**PROBLEM TO WORK ON**
Using the entries below, restate word for word only the lines from the one with "23: (78, 39)" to the final line, leaving the pictures out.

**DATA FOR THIS EXERCISE**
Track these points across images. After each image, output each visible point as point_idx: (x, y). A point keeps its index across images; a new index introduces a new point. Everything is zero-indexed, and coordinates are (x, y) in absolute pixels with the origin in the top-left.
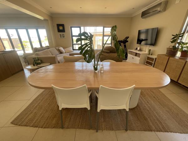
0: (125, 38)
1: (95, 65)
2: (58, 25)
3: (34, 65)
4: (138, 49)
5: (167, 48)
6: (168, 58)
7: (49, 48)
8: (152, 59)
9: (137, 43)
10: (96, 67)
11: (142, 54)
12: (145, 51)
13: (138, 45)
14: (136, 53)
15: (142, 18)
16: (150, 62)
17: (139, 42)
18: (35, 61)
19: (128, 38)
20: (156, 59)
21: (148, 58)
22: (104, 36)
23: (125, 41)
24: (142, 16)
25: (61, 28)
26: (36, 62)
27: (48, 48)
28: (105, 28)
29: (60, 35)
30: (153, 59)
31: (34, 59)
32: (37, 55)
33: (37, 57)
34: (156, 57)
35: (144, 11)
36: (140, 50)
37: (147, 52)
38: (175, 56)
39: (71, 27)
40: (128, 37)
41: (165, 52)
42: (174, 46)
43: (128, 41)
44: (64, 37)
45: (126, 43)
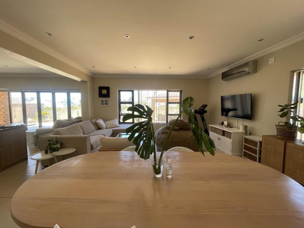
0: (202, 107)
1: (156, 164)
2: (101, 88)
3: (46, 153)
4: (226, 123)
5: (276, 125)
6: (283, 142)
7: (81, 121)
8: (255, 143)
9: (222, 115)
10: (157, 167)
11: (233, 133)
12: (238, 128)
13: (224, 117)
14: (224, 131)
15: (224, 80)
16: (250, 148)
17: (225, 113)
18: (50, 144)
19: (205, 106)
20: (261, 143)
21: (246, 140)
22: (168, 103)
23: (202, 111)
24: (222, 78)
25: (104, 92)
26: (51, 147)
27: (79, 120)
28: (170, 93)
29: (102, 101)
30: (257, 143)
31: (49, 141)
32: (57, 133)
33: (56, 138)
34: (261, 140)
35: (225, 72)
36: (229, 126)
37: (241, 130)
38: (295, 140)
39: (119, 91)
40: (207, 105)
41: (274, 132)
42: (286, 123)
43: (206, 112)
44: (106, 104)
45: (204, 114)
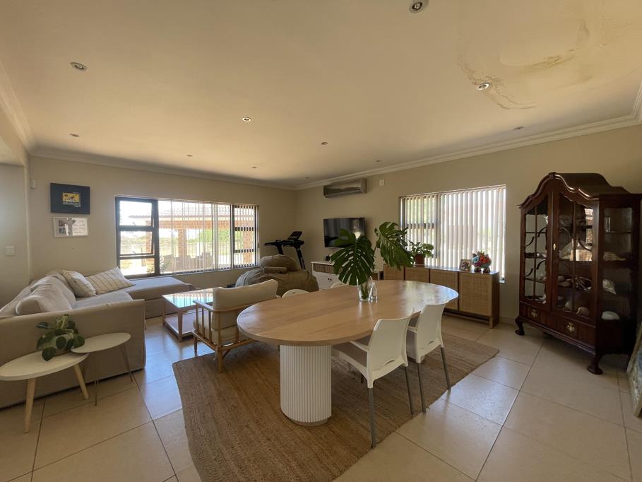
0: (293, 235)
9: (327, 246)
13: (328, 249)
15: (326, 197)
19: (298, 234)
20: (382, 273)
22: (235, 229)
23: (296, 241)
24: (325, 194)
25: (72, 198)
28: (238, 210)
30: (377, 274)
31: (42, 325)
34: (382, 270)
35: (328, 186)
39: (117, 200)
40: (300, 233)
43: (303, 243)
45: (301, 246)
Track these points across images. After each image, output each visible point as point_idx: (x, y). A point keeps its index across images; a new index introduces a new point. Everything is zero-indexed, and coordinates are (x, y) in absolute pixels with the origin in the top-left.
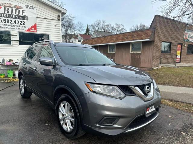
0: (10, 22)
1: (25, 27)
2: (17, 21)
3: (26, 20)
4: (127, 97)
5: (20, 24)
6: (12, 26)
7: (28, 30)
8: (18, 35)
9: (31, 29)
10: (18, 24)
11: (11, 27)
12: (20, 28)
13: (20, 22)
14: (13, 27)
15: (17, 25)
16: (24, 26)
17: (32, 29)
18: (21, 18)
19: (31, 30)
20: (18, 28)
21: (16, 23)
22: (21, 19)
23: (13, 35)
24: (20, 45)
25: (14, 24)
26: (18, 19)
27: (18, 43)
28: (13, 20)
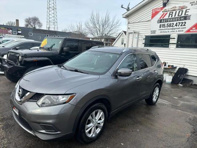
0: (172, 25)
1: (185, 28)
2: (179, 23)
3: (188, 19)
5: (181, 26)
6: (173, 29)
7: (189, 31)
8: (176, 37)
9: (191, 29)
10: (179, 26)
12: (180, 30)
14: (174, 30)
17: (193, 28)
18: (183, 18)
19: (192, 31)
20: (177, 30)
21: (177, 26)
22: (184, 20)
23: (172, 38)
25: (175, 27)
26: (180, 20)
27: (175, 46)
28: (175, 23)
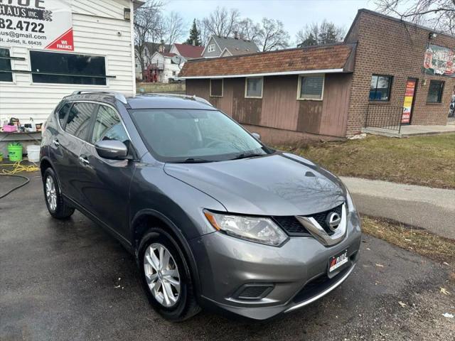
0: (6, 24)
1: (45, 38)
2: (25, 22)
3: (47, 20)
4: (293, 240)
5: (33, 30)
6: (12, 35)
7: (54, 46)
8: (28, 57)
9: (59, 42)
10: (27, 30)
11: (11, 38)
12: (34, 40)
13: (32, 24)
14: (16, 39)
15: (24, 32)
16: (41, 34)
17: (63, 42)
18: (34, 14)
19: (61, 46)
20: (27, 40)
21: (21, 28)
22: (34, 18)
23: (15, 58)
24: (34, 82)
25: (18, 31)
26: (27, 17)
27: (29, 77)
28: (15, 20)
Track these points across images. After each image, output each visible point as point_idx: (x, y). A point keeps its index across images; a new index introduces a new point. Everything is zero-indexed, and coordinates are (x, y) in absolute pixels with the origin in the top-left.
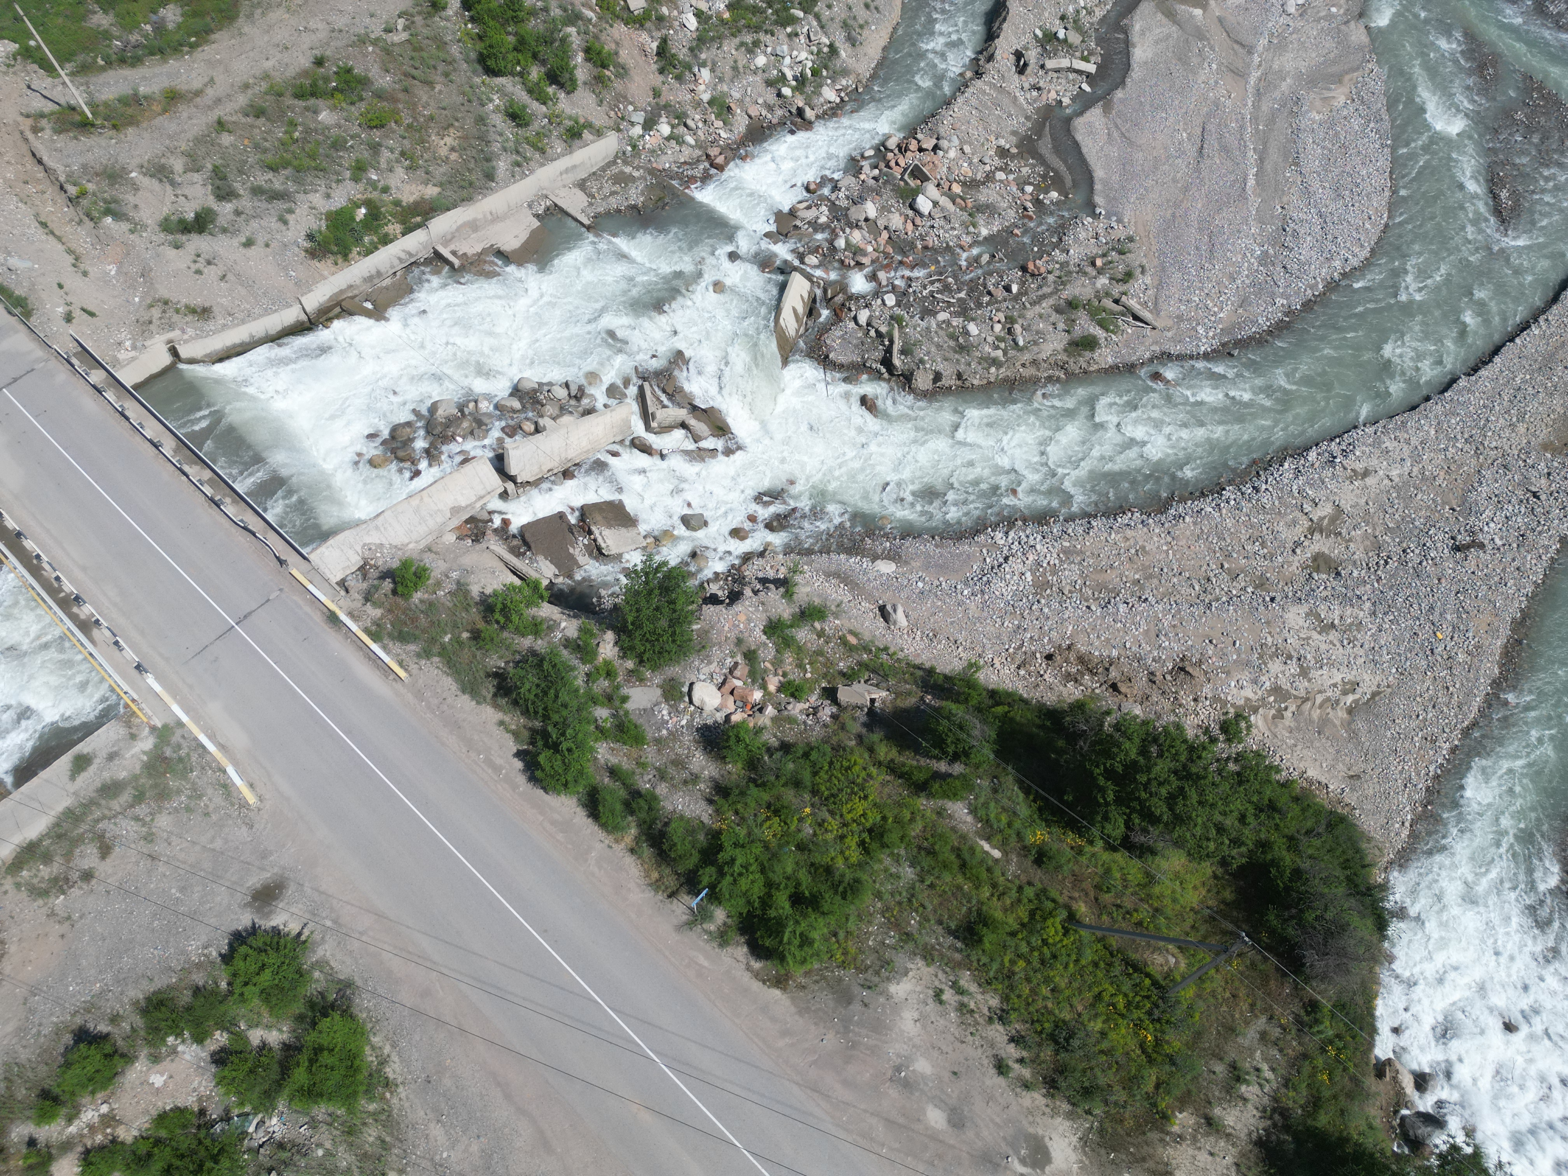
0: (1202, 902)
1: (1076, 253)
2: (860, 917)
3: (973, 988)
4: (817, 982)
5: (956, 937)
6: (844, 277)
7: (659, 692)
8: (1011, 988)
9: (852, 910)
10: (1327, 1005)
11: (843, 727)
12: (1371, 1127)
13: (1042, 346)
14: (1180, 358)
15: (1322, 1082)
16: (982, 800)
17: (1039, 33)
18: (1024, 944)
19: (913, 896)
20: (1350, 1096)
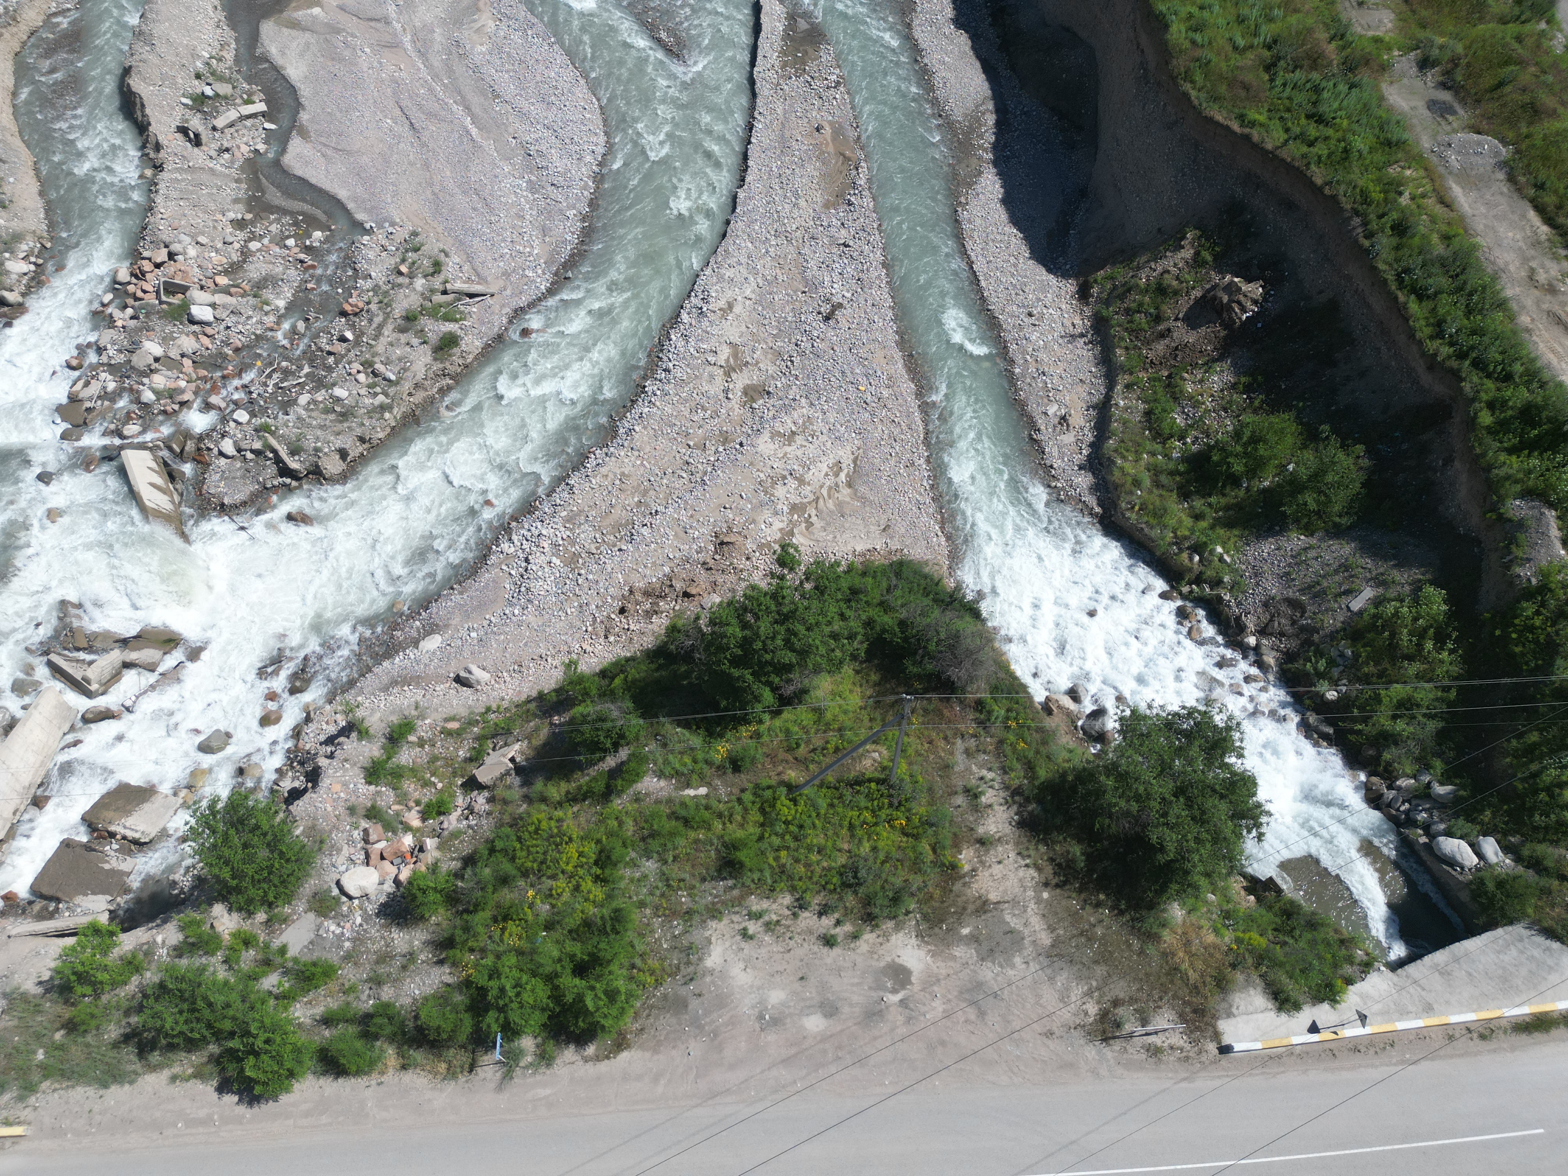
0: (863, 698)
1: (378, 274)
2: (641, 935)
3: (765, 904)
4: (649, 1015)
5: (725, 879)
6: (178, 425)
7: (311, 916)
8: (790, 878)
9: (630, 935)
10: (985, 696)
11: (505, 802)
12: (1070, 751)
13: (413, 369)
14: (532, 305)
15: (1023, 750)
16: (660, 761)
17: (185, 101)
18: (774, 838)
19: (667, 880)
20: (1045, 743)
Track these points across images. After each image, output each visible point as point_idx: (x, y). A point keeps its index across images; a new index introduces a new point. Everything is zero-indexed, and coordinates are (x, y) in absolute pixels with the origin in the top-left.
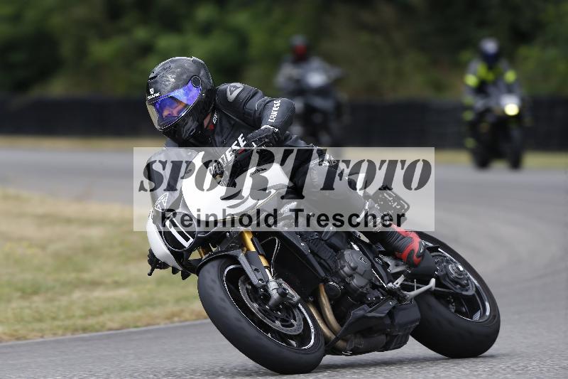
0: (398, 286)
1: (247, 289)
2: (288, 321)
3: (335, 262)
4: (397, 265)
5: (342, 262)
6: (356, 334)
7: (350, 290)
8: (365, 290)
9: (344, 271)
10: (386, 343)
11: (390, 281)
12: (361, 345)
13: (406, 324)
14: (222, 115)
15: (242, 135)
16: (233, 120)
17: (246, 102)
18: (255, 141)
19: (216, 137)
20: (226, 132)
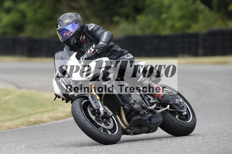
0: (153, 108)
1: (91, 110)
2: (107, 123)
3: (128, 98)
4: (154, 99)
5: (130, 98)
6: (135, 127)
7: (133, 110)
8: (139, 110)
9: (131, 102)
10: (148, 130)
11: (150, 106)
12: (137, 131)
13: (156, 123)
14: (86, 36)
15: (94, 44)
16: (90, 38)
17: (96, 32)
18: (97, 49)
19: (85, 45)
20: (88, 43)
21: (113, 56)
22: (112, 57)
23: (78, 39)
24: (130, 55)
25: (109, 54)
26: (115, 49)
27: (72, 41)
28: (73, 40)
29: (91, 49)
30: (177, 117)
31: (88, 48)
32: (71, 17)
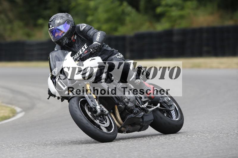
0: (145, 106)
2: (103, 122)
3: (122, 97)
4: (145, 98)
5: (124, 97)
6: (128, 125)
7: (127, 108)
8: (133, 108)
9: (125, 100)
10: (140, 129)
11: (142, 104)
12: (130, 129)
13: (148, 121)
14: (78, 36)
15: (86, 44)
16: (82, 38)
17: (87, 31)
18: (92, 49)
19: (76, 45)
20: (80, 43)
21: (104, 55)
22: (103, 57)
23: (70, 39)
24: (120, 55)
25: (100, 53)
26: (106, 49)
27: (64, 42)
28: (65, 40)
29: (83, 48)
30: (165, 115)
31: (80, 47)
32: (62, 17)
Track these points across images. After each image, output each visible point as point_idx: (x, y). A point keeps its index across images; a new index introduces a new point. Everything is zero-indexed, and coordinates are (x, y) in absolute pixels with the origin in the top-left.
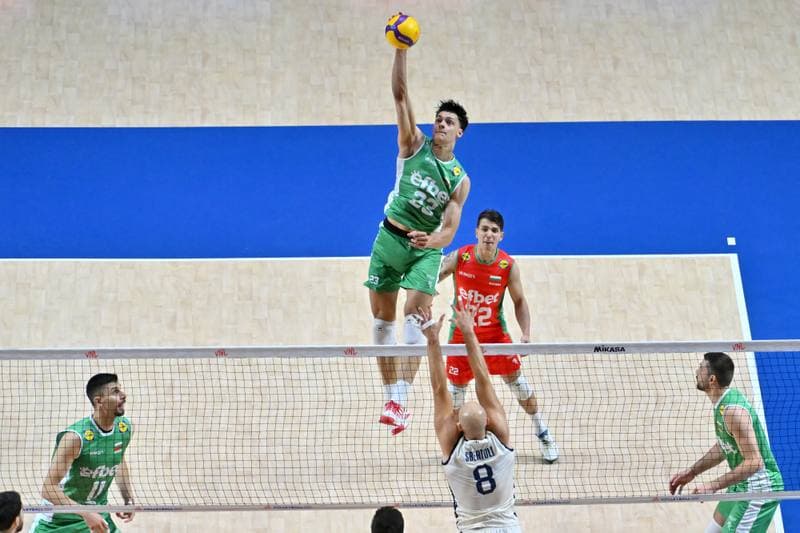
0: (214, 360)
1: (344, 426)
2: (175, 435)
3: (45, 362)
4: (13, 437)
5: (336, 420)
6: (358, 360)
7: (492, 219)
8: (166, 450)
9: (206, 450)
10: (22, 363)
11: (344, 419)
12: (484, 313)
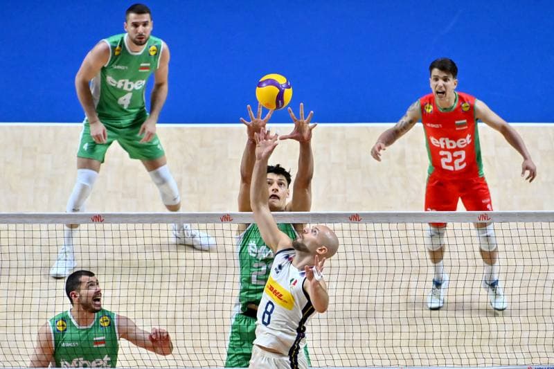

**WRITTEN RESPONSE**
23: (78, 39)
24: (130, 55)
25: (109, 54)
26: (115, 49)
27: (72, 41)
28: (73, 40)
29: (91, 49)
30: (177, 117)
31: (88, 48)
32: (71, 17)
0: (145, 106)
2: (103, 122)
3: (122, 97)
4: (145, 98)
5: (124, 97)
6: (128, 125)
7: (127, 108)
8: (133, 108)
9: (125, 100)
10: (140, 129)
11: (142, 104)
12: (130, 129)
13: (148, 121)
14: (78, 36)
15: (86, 44)
16: (82, 38)
17: (87, 31)
18: (92, 49)
19: (76, 45)
20: (80, 43)
21: (104, 55)
22: (103, 57)
23: (70, 39)
24: (120, 55)
25: (100, 53)
26: (106, 49)
27: (64, 42)
28: (65, 40)
29: (83, 48)
30: (165, 115)
31: (80, 47)
32: (62, 17)
Track these points across images. After each image, output each visible point as point_idx: (x, y). A point keeps its index across images; a new index introduces a new point. Everything is zero-indexed, and coordinates are (x, y) in absolute pixels with the origin in the top-left.
0: (214, 360)
1: (344, 426)
2: (175, 435)
3: (45, 362)
4: (13, 437)
5: (336, 420)
6: (358, 360)
7: (492, 219)
8: (166, 450)
9: (206, 450)
10: (22, 363)
11: (344, 419)
12: (484, 313)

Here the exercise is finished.